The U.N. Security Council is holding a rare Saturday session to discuss imposing possible sanctions against the government of Libyan leader Moammar Gadhafi in a bid to end his bloody crackdown on anti-government protesters.
The 15-member council is behind closed doors discussing measures that could include a comprehensive arms embargo, travel bans and asset freezes against Colonel Gadhafi and his regime.
The draft text also lays the groundwork for referring the situation in Libya to the prosecutor at the International Criminal Court at The Hague, who would investigate whether possible war crimes or crimes against humanity have taken place during the uprising.
Diplomats said there is generally a commonality of views on what should be in the final resolution, but the language about the ICC could be a potential sticking point and might have to be refined.
Political experts from the 15 member countries met early Saturday morning to revise the draft text, which was written by Britain, France, Germany and the United States. Ambassadors then began discussion of the edited text around mid-day.
As he arrived at the meeting, Germany’s U.N. Ambassador Peter Wittig told reporters that he believes the full council is in agreement that they want "swift and quick action" on the matter.
"I think we owe that to the Libyan people.
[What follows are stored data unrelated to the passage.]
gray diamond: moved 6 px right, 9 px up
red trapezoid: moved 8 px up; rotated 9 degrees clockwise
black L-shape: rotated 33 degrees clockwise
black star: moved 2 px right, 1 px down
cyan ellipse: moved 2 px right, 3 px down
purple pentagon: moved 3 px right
We have heard the call yesterday of the Ambassador. I think it is important that this council decides strong and clear measures according to Chapter 7. And I think for us [Germany], it is important to stop the violence and see to it that there is accountability for the perpetrators who have committed those incredible human rights violations," he said.
Under Chapter 7 of the U.N. Charter, the Security Council has the authority to take military and non-military action to restore international peace and security.
During an emergency meeting of the council on Friday, Libyan Ambassador Abd al-rahman Shalgham made an emotional and impassioned plea to the council to adopt a strong resolution to end the bloodshed and "save Libya."